The name How Tragic is friskily dualistic. “I operate from this melodramatic sensibility, so the name can be interpreted as eye-rolling emotional, like ‘how f@$#-in’ tragic,’ or it can be like ‘these feelings are really painful and hard for me.’ I’m on the fence about the true meaning of the name,” Paige says with a good-natured laugh.
How Tragic songs are tight and tuneful, and teem with cathartic hooks, buzz saw guitars, pummeling drums, and rubbery basslines. As a vocalist, Paige is emotionally dynamic; her range encompasses chilling-but-sensual phrasing, raspy and impassioned singing, gruff punk rock shouting, and powerhouse belting. Her lyrics are couched in personal revelation and empowerment. She writes poetically and playfully, baring her heart with clever turns of phrases, kitschy horror-punk imagery, and brazen sensitivity.
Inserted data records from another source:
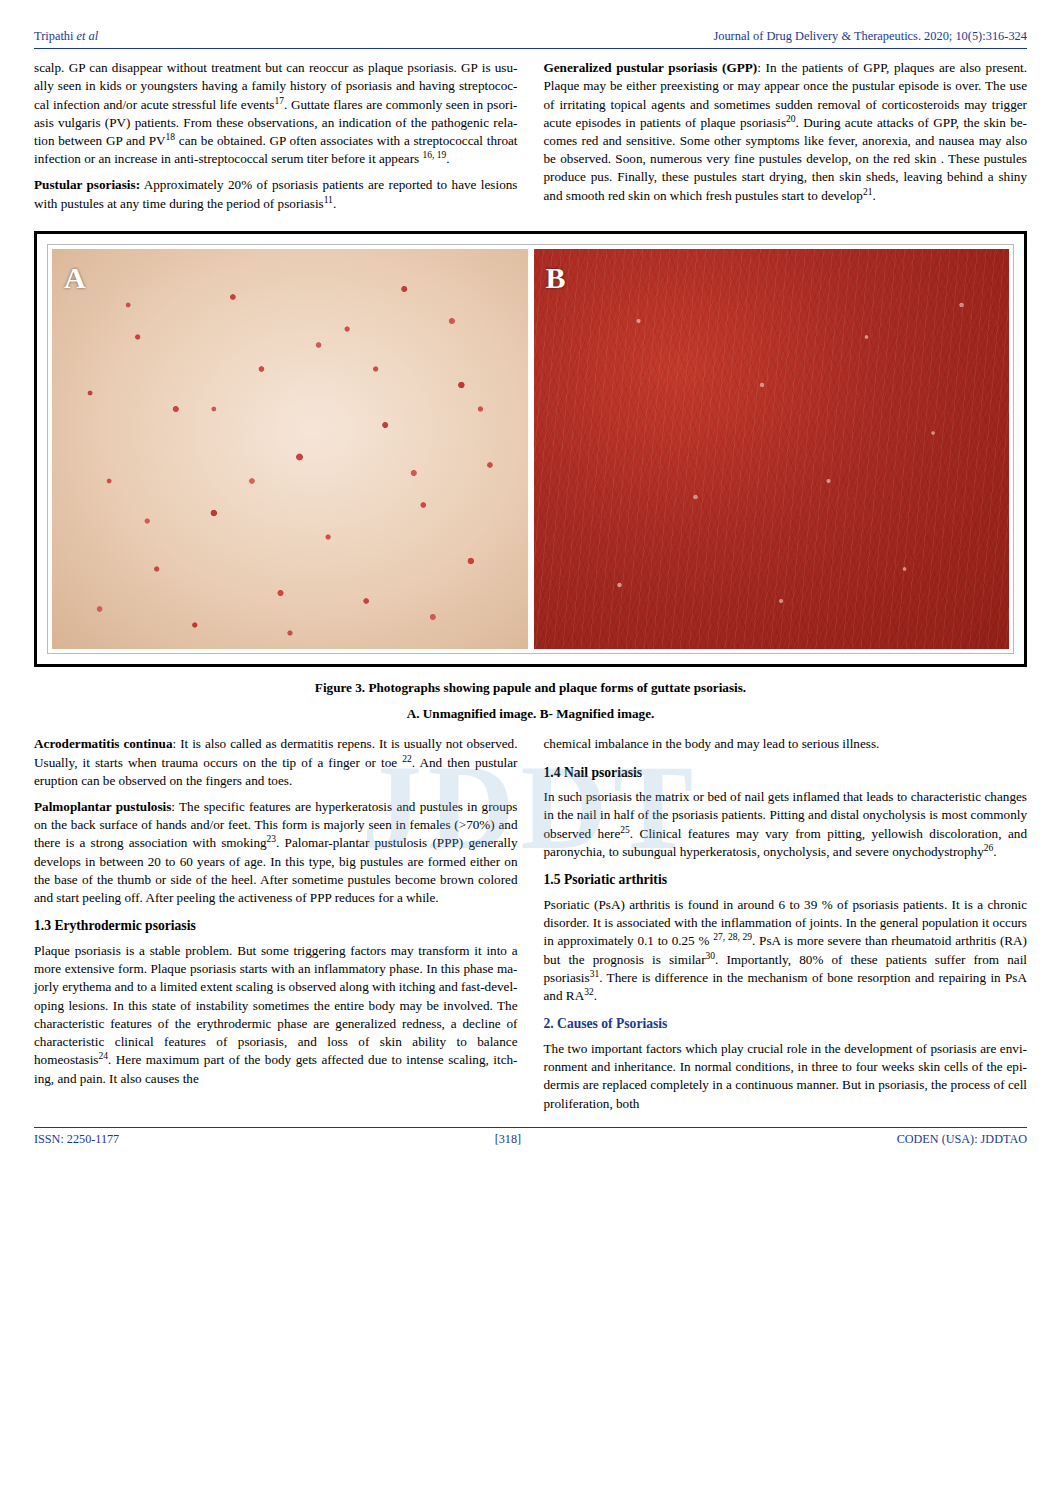Tripathi et al
Journal of Drug Delivery & Therapeutics. 2020; 10(5):316-324
scalp. GP can disappear without treatment but can reoccur as plaque psoriasis. GP is usually seen in kids or youngsters having a family history of psoriasis and having streptococcal infection and/or acute stressful life events17. Guttate flares are commonly seen in psoriasis vulgaris (PV) patients. From these observations, an indication of the pathogenic relation between GP and PV18 can be obtained. GP often associates with a streptococcal throat infection or an increase in anti-streptococcal serum titer before it appears 16, 19.
Pustular psoriasis: Approximately 20% of psoriasis patients are reported to have lesions with pustules at any time during the period of psoriasis11.
Generalized pustular psoriasis (GPP): In the patients of GPP, plaques are also present. Plaque may be either preexisting or may appear once the pustular episode is over. The use of irritating topical agents and sometimes sudden removal of corticosteroids may trigger acute episodes in patients of plaque psoriasis20. During acute attacks of GPP, the skin becomes red and sensitive. Some other symptoms like fever, anorexia, and nausea may also be observed. Soon, numerous very fine pustules develop, on the red skin . These pustules produce pus. Finally, these pustules start drying, then skin sheds, leaving behind a shiny and smooth red skin on which fresh pustules start to develop21.
A
B
Figure 3. Photographs showing papule and plaque forms of guttate psoriasis. A. Unmagnified image. B- Magnified image.
JDDT
Acrodermatitis continua: It is also called as dermatitis repens. It is usually not observed. Usually, it starts when trauma occurs on the tip of a finger or toe 22. And then pustular eruption can be observed on the fingers and toes.
Palmoplantar pustulosis: The specific features are hyperkeratosis and pustules in groups on the back surface of hands and/or feet. This form is majorly seen in females (>70%) and there is a strong association with smoking23. Palomar-plantar pustulosis (PPP) generally develops in between 20 to 60 years of age. In this type, big pustules are formed either on the base of the thumb or side of the heel. After sometime pustules become brown colored and start peeling off. After peeling the activeness of PPP reduces for a while.
1.3 Erythrodermic psoriasis
Plaque psoriasis is a stable problem. But some triggering factors may transform it into a more extensive form. Plaque psoriasis starts with an inflammatory phase. In this phase majorly erythema and to a limited extent scaling is observed along with itching and fast-developing lesions. In this state of instability sometimes the entire body may be involved. The characteristic features of the erythrodermic phase are generalized redness, a decline of characteristic clinical features of psoriasis, and loss of skin ability to balance homeostasis24. Here maximum part of the body gets affected due to intense scaling, itching, and pain. It also causes the
chemical imbalance in the body and may lead to serious illness.
1.4 Nail psoriasis
In such psoriasis the matrix or bed of nail gets inflamed that leads to characteristic changes in the nail in half of the psoriasis patients. Pitting and distal onycholysis is most commonly observed here25. Clinical features may vary from pitting, yellowish discoloration, and paronychia, to subungual hyperkeratosis, onycholysis, and severe onychodystrophy26.
1.5 Psoriatic arthritis
Psoriatic (PsA) arthritis is found in around 6 to 39 % of psoriasis patients. It is a chronic disorder. It is associated with the inflammation of joints. In the general population it occurs in approximately 0.1 to 0.25 % 27, 28, 29. PsA is more severe than rheumatoid arthritis (RA) but the prognosis is similar30. Importantly, 80% of these patients suffer from nail psoriasis31. There is difference in the mechanism of bone resorption and repairing in PsA and RA32.
2. Causes of Psoriasis
The two important factors which play crucial role in the development of psoriasis are environment and inheritance. In normal conditions, in three to four weeks skin cells of the epidermis are replaced completely in a continuous manner. But in psoriasis, the process of cell proliferation, both
ISSN: 2250-1177
[318]
CODEN (USA): JDDTAO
How Tragic tunes would fit comfortably on a Spotify playlist alongside artists such as L7, Lunachicks, Hole, The Distillers, The Gits, The Misfits, and The Descendents.
Past Lives is aptly-titled because it contains the first four songs Paige ever wrote—tunes beamed from previous realms. The EP bursts forth with opener, “Deathwish,” a vengeful done-wrong-anthem with a soaring chorus and sweetly viscous B movie thriller imagery, including lyrics such as: Most gorgeous thing I ever sawed/The best love stories have scars and flaws.The EP’s next song,” Spare Me,” is a scathing observational piece about construction workers sexually harassing female passerby. Key lyrics include: Disgusting comments that /your warped mind thinks are compliments/You smooch at me with those lips that you kiss your mother/How’d you like that for your sister or your daughter. The song builds from snarling riot-grrl punk rock to a rousing sing-along chorus that you would want to shout back at these knuckleheads.
Other tracks include “Let Me Down” and “Done.” “You Let Me Down” opens with Paige’s steady-as-it-goes chunky rhythm guitar and lyrics that set up the song’s theme of being mired in a post-breakup cat and mouse game. Throughout this urgently hooky tune, Paige manages to be emotionally raw but never the victim, calling out the offending party from a place of empowerment not self-pity. The EP concludes with the song “Done,” a bracing dose of grungy punk rock that recalls post-Damaged Black Flag. Here, Paige’s singing is explosive; she effortlessly shifts between serial-killer detached vocals and hoarse punk-matinee chanting.
Paige co-produced the Past Lives EP alongside producer, engineer, and mixer Matt Chiaravalle (Courtney Love, Debbie Harry, Warren Zevon) at Flux Studios and Mercy Sound Studios. It was mastered by Grammy-nominated mastering engineer Joe Lambert. Up next, Paige will be releasing videos and singles, playing shows and writing music with a newly-formed quartet of musicians that are now How Tragic.